Friday, May 01, 2009

Rockets, moon shots / Spend it on the have nots

Oh look, a pandemic is breaking out..well maybe not a pandemic but the beginnings of a flood of common sense.

The British are leading the way. There was of course Simon Jenkin’s piece in the Guardian two days ago, much derided by some, but now reading as somewhat considered and rather more sensible than much of the doom laden drivel the mass media has foisted upon us in recent days.
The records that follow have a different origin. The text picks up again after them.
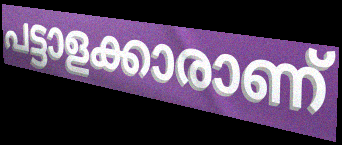
പട്ടാളക്കാരാണ്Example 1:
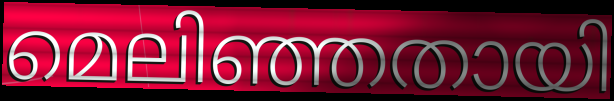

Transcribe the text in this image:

മെലിഞ്ഞതായി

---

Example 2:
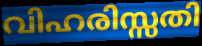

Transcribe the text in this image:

വിഹരിസ്സതി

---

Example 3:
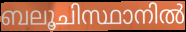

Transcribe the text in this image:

ബലൂചിസ്ഥാനിൽ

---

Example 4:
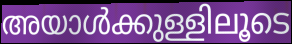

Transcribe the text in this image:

അയാൾക്കുള്ളിലൂടെ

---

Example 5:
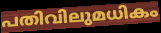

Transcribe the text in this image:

പതിവിലുമധികംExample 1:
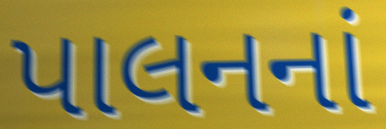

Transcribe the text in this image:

પાલનનાં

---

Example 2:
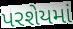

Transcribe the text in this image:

પરશેયમાં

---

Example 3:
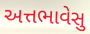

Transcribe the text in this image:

અત્તભાવેસુ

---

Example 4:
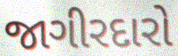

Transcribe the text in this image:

જાગીરદારો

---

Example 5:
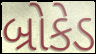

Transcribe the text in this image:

બ્રોકેડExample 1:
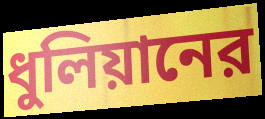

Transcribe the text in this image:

ধুলিয়ানের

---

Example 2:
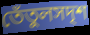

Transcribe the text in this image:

তেঁতুলসদৃশ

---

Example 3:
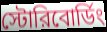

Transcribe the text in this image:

স্টোরিবোর্ডিং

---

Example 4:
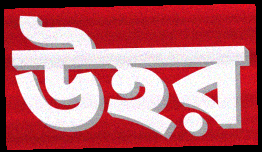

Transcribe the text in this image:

উহর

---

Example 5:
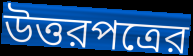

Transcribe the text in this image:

উত্তরপত্রেরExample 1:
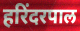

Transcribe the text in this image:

हरिंदरपाल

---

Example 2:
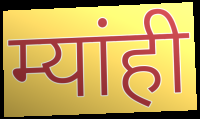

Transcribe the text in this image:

म्यांही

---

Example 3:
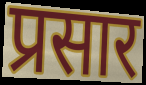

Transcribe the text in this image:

प्रसार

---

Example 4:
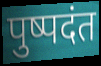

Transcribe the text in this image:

पुष्पदंत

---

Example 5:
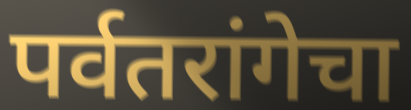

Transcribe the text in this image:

पर्वतरांगेचा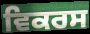
ਵਿਕਰਸ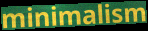
minimalism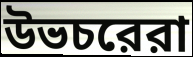
উভচরেরা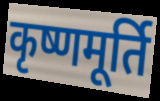
कृष्णमूर्तिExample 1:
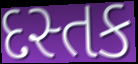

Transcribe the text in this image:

દસ્તક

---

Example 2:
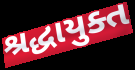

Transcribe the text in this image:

શ્રદ્ધાયુક્ત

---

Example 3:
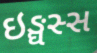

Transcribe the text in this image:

ઇઙ્ઘસ્સ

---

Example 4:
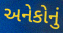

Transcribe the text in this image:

અનેકોનું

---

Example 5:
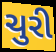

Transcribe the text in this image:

ચુરી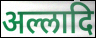
अल्लादि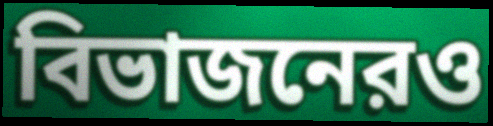
বিভাজনেরও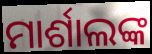
ମାର୍ଶାଲଙ୍କ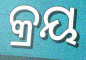
କ୍ରୟ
And yesterday, in the same paper Dr. John Crippen (a pseudonym we are told) opined:

We met at lunchtime, not to talk of heart attacks and Lego, but of flu. There have been deaths in Mexico. There has been one in the US. Our Indian partner said: "There were 2,000 deaths, mainly children in Africa and Asia, yesterday."
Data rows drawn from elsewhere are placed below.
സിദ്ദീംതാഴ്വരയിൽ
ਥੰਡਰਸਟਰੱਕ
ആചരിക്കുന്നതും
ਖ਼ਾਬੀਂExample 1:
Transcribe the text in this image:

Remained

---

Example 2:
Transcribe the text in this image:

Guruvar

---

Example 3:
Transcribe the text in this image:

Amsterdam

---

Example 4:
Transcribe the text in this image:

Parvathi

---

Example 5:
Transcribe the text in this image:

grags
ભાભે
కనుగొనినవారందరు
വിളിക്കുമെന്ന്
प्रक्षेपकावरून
Our medical student looked shocked: "I didn't know swine flu had reached that part of the world." "It hasn't," said our partner. "I'm talking of deaths from malaria. But that isn't news, is it?"
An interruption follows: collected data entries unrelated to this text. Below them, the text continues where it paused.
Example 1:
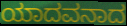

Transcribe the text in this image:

ಯಾದವನಾದ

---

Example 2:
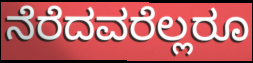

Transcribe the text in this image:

ನೆರೆದವರೆಲ್ಲರೂ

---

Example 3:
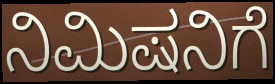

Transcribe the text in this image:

ನಿಮಿಷನಿಗೆ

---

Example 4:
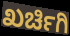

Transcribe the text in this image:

ಖರ್ಚಿಗಿ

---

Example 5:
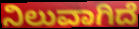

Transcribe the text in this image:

ನಿಲುವಾಗಿದೆ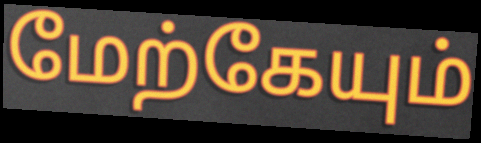
மேற்கேயும்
We were silent for a while. Time to get things in proportion.

Ah, yes, exactly.

And in the same paper, and even more precisely, Simon Tisdall has written:

Confirmation that Switzerland had suffered its first case of swine flu is big news today. According to the Swiss federal health department, a young man recently returned from Mexico exhibited symptoms of the virus. He is now tucked up in bed in Baden, north of Zurich, where it is hoped he will make a full recovery.

Not considered quite so newsworthy by perspiring international media infected by a global sneezing fit was the latest extreme violence in eastern Democratic Republic of Congo. According to Human Rights Watch, 35 civilians were killed, 91 women and girls raped, and hundreds of homes burned down in fresh reprisal attacks by Rwandan Hutu militias in North Kivu.

But, we are told by the concerned, the WHO have tagged this as a stage five pandemic. Is that the same WHO whose Dr David Nabarro, in 2005, when discussing the impending bird flu pandemic, said:

The range of deaths could be anything between 5m and 150m

Which the WHO later downgraded to

between two million and 7.4 million

Let’s be real, the WHO reacts to governments, governments react to mass pressure, which reacts to the media. And around it goes.

There seems to be a quiet step back from the governmental extremism of the past week with the EU Health Commissioner quietly suggesting a more considered response might be in order, and the frenzy of the past week slipping back a page or two in the papers.

But there is a much uglier side to all this as both Tisdall and Crippen say. And that’s the largely western media’s screams of panic when any hint of a threat to our happy civilized world raises its head. Forget the deaths of up to 200,000 children a year from waterborne disease in South Asia, with at least 100,000 babies a year dying in Indonesia alone. Or the Malaria, or the Cholera, or the AIDS or the Dengue (50-100 million cases a years and 22,000 dead..you didn’t know that?) or 100 other diseases that devastate third world nations daily, with nary a mention in the Western media.

In India, in 2007 some 2,402,00 children died of largely preventable causes…those are bloody epidemics, pandemics, disasters...call them whatever you will.

Nope, we are more concerned with the threat from three mildly ill school kids returning to NZ from their break in Mexico, or the odd unwell person in some European country.

And let’s be even more honest..if this had just occurred in Mexico, and 500 kids had died from some obscure virus, we really wouldn’t give a damn.

Sometimes I feel rather ashamed. There is something rather obscene in all this.

I wonder how many toilets 32 million UK facemasks would buy in Java?

1 comment:

Nick said...

Well said, and wholly true. The media beat-up on this (relatively) non-story is obscene.